PASAJE CITADO:
================================
PERMANECER FIELES
“IMPORTUNE ET OPPORTUNE”
Homilía de Mons. Georg
Gänswein,
Prefecto de la Casa Pontificia
y Secretario de Benedicto XVI,
en la ordenación de 27 sacerdotes del Opus Dei
Basílica de San Eugenio, Roma, 22 de mayo de 2021
Eminencia,
Reverendísimo y queridísimo Prelado don Fernando,
Excelencias,
Reverendos
hermanos en el ministerio sacerdotal y diaconal,
Queridos padres y familiares, queridas hermanas y hermanos y, sobre todo, queridos ordenandos.
Cada época, también la nuestra, tiene su lenguaje. Cada época tiene su sensibilidad lingüística. Y cada época tiene también sus palabras preferidas. Hoy, en los primeros puestos de la clasificación de las palabras preferidas, figura una palabra: progresivo o, aún más de moda, progresista. Aparece en todas partes el contemporáneo progresista, el político progresista, la mujer progresista, el cristiano progresista, el párroco, el obispo progresista. Ser progresistas está de moda, se considera “in” (lo contrario de “out”)
¿Qué esperan los fieles de un joven que dentro de poco deberá y podrá acompañarles como sacerdote? ¿Un vice-párroco progresista? ¿Un trabajador progresista en la viña del Señor? ¿Quién se puede permitir no ser progresista? ¡Se le trataría inmediatamente como arrinconado, y punto!
Pero de los textos de la liturgia de hoy, que acabamos de escuchar —y, esperemos que también, comprender—, los Hechos de los Apóstoles (Hch 10,35-43), la Carta del Apóstol Pablo a los Corintios (2Co 5,14-20) y el Evangelio de Juan (Jn.10,11-16), salen a nuestro encuentro palabras absolutamente distintas, que van en otra dirección. Solo tres palabras: testigos, embajadores de Cristo, Buen Pastor.
Son tres expresiones que es posible sintetizar con otro término, con otra palabra: “permanecer”.
================================
[Fotos de personas con puntos clave]
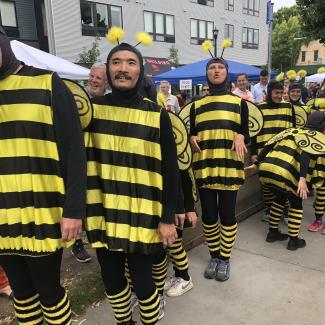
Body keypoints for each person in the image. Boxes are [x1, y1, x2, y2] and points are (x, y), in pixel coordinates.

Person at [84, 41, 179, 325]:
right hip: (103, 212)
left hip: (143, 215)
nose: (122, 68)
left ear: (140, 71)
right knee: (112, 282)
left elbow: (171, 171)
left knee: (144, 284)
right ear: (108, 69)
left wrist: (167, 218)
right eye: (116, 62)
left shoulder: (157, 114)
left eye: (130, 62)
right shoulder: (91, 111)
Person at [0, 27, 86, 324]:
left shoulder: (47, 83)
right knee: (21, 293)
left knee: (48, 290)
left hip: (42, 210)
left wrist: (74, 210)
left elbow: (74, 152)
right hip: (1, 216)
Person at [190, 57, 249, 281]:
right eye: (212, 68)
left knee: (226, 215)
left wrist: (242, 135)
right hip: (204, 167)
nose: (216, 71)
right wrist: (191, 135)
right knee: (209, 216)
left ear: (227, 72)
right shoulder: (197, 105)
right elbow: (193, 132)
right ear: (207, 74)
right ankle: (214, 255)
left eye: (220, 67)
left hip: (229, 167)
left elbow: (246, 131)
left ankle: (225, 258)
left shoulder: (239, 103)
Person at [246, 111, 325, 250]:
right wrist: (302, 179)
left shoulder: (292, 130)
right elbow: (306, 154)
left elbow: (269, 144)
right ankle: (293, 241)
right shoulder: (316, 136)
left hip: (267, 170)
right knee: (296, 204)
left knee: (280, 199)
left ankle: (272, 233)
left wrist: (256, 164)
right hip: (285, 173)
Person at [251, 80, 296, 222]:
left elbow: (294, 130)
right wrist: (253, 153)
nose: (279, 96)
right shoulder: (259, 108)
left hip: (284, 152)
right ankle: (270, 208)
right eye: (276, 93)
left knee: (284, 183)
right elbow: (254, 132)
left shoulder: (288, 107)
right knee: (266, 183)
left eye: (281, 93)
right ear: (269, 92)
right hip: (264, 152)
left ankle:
================================
Enumera los textos de la liturgia que, según la homilía, se acababan de escuchar, e indica junto a cada uno la cita bíblica que lo acompaña.

ESPACIO DE RESPUESTA:
- Hechos de los Apóstoles (Hch 10,35-43)
- Carta del Apóstol Pablo a los Corintios (2Co 5,14-20)
- Evangelio de Juan (Jn.10,11-16)